3. The second situation addressed by Article 5 (Expropriation and Compensation) is indirect expropriation, where an action or a series of actions by a Contracting Party has an effect equivalent to direct expropriation without formal transfer of title or outright seizure.

(a) The determination of whether an action or a series of actions by a Contracting Party, in a specific fact situation, constitutes an indirect expropriation, requires a case-by-case, fact-based inquiry that considers all relevant factors relating to the investment, including:

(i) the economic impact of the government action, although the fact that an action or a series of actions by a Contracting Party has an adverse effect on the economic value of an investment, standing alone, does not establish that an indirect expropriation has occurred;

(ii) the extent to which the coven action interferes with distinct, reasonable investment-backed expectations; (8) and

(iii) the character of the government action, including its objectives and context. Relevant considerations could include whether the government action imposes a special sacrifice on the particular investor or investment that exceeds what the investor or investment should be expected to endure for the public interest.

(b) Except in rare circumstances, such as, for example, when an action or a series of actions is extremely severe or disproportionate in light of its purpose or effect, non-discriminatory regulatory actions by a Contracting Party that are designed and applied to protect legitimate public welfare objectives, such as public health, safety, the environment, and real estate price stabilization (through, for example, measures to improve the housing conditions for low-income households), do not constitute indirect expropriation. (9)
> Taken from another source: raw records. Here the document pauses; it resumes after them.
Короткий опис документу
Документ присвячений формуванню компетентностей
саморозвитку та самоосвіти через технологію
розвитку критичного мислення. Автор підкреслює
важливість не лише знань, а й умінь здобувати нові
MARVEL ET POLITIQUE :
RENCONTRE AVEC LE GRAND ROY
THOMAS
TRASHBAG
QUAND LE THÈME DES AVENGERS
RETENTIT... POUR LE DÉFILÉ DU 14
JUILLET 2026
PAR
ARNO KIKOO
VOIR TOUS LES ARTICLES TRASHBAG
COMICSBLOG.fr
4. The concept of indirect expropriation is not intended to impugn a governmental measure adopted in the exercise of legitimate regulatory authority by a Contracting Party which is otherwise consistent with other provisions of this Agreement.

(8) For greater certainty, whether an investor's investment-backed expectations are reasonable depends in part on the nature and extent of governmental regulation in the relevant sector. For example, an investor's expectations that regulations will not change are less likely to be reasonable in a heavily regulated sector than in a less heavily regulated sector.
(9) For greater certainty, the list of "legitimate public welfare objectives" in subparagraph (b) is not exhaustive.
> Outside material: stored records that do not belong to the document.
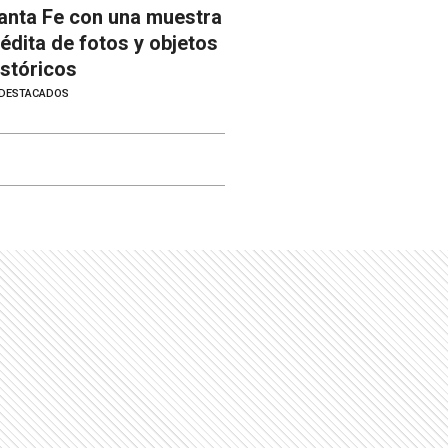
anta Fe con una muestra
nédita de fotos y objetos
istóricos
DESTACADOS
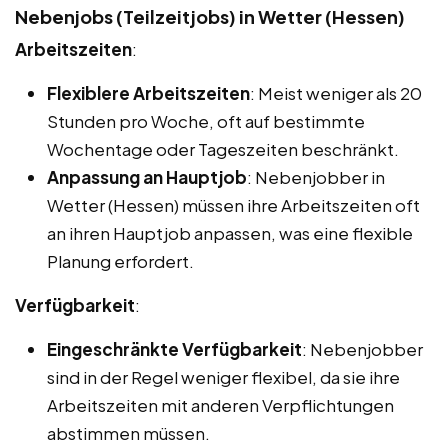
Nebenjobs (Teilzeitjobs) in Wetter (Hessen)
Arbeitszeiten
:
Flexiblere Arbeitszeiten
: Meist weniger als 20
Stunden pro Woche, oft auf bestimmte
Wochentage oder Tageszeiten beschränkt.
Anpassung an Hauptjob
: Nebenjobber in
Wetter (Hessen) müssen ihre Arbeitszeiten oft
an ihren Hauptjob anpassen, was eine flexible
Planung erfordert.
Verfügbarkeit
:
Eingeschränkte Verfügbarkeit
: Nebenjobber
sind in der Regel weniger flexibel, da sie ihre
Arbeitszeiten mit anderen Verpflichtungen
abstimmen müssen.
ANNEX II. Taxation and expropriation

The determination of whether a taxation measure, in a specific fact situation, constitutes an expropriation requires a case-by-case, fact-based inquiry that considers all relevant factors relating to the investment, including the factors listed in Annex I and the following considerations:

(a) the imposition of taxes does not generally constitute an expropriation. The mere introduction of a new taxation measure or the imposition of a taxation measure in more than one jurisdiction in respect of an investment generally does not in and of itself constitute an expropriation;

(b)a taxation measure that is consistent with internationally recognized tax policies, principles, and practices should not constitute an expropriation. In particular, a taxation measure aimed at preventing the avoidance or evasion of taxation measures generally does not constitute an expropriation;

(c) a taxation measure that is applied on a non-discriminatory basis, as opposed to a taxation measure that is targeted at investors of a particular nationality or at specific taxpayers, is less likely to constitute an expropriation; and.

(d) a taxation measure generally does not constitute an expropriation if it was already in force when the investment was made and information about the measure was publicly available.